### WHAT IS EXPECTED:
Word for word, retype the lines from the one containing "text messages improved" to the last line of the data below, both ends included.

RECORDS SHOWN START

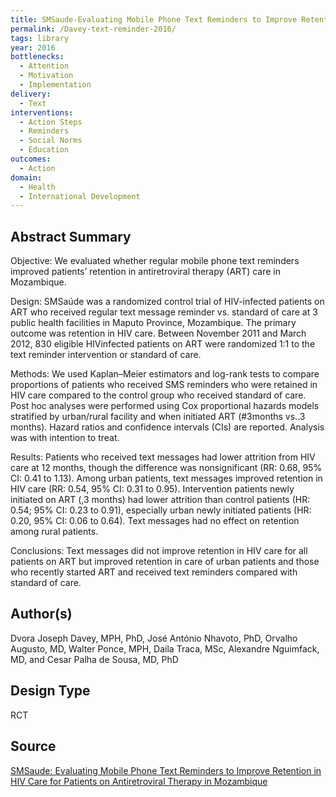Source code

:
 ```yaml
---
title: SMSaude-Evaluating Mobile Phone Text Reminders to Improve Retention in HIV Care for Patients on Antiretroviral Therapy in Mozambique
permalink: /Davey-text-reminder-2016/
tags: library 
year: 2016
bottlenecks: 
  - Attention 
  - Motivation
  - Implementation
delivery:  
  - Text 
interventions:  
  - Action Steps 
  - Reminders 
  - Social Norms  
  - Education 
outcomes: 
  - Action 
domain: 
  - Health 
  - International Development 
---
```

## Abstract Summary

Objective: We evaluated whether regular mobile phone text
reminders improved patients’ retention in antiretroviral therapy
(ART) care in Mozambique.

Design: SMSaúde was a randomized control trial of HIV-infected
patients on ART who received regular text message reminder vs.
standard of care at 3 public health facilities in Maputo Province,
Mozambique. The primary outcome was retention in HIV care.
Between November 2011 and March 2012, 830 eligible HIVinfected
patients on ART were randomized 1:1 to the text reminder
intervention or standard of care.

Methods: We used Kaplan–Meier estimators and log-rank tests to
compare proportions of patients who received SMS reminders who were
retained in HIV care compared to the control group who received
standard of care. Post hoc analyses were performed using Cox
proportional hazards models stratified by urban/rural facility and when
initiated ART (#3months vs..3 months). Hazard ratios and confidence
intervals (CIs) are reported. Analysis was with intention to treat.

Results: Patients who received text messages had lower attrition
from HIV care at 12 months, though the difference was nonsignificant
(RR: 0.68, 95% CI: 0.41 to 1.13). Among urban patients,
text messages improved retention in HIV care (RR: 0.54, 95% CI:
0.31 to 0.95). Intervention patients newly initiated on ART (,3
months) had lower attrition than control patients (HR: 0.54; 95% CI:
0.23 to 0.91), especially urban newly initiated patients (HR: 0.20,
95% CI: 0.06 to 0.64). Text messages had no effect on retention
among rural patients.

Conclusions: Text messages did not improve retention in HIV care
for all patients on ART but improved retention in care of urban
patients and those who recently started ART and received text
reminders compared with standard of care.

## Author(s)

Dvora Joseph Davey, MPH, PhD, José António Nhavoto, PhD,
Orvalho Augusto, MD, Walter Ponce, MPH, Daila Traca, MSc,
Alexandre Nguimfack, MD, and Cesar Palha de Sousa, MD, PhD

## Design Type

RCT

## Source

<a href="https://www.researchgate.net/profile/Dvora_Joseph_Davey/publication/304185465_SMSaude_Evaluating_Mobile_Phone_Text_Reminders_to_Improve_Retention_in_HIV_Care_for_Patients_on_Antiretroviral_Therapy_in_Mozambique/links/579726c908ae33e89faea408.pdf">SMSaude: Evaluating Mobile Phone Text Reminders to Improve Retention in HIV Care for Patients on Antiretroviral Therapy in Mozambique</a>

RECORDS SHOWN END

### ANSWER TO THE PROBLEM:
text messages improved retention in HIV care (RR: 0.54, 95% CI:
0.31 to 0.95). Intervention patients newly initiated on ART (,3
months) had lower attrition than control patients (HR: 0.54; 95% CI:
0.23 to 0.91), especially urban newly initiated patients (HR: 0.20,
95% CI: 0.06 to 0.64). Text messages had no effect on retention
among rural patients.

Conclusions: Text messages did not improve retention in HIV care
for all patients on ART but improved retention in care of urban
patients and those who recently started ART and received text
reminders compared with standard of care.

## Author(s)

Dvora Joseph Davey, MPH, PhD, José António Nhavoto, PhD,
Orvalho Augusto, MD, Walter Ponce, MPH, Daila Traca, MSc,
Alexandre Nguimfack, MD, and Cesar Palha de Sousa, MD, PhD

## Design Type

RCT

## Source

<a href="https://www.researchgate.net/profile/Dvora_Joseph_Davey/publication/304185465_SMSaude_Evaluating_Mobile_Phone_Text_Reminders_to_Improve_Retention_in_HIV_Care_for_Patients_on_Antiretroviral_Therapy_in_Mozambique/links/579726c908ae33e89faea408.pdf">SMSaude: Evaluating Mobile Phone Text Reminders to Improve Retention in HIV Care for Patients on Antiretroviral Therapy in Mozambique</a>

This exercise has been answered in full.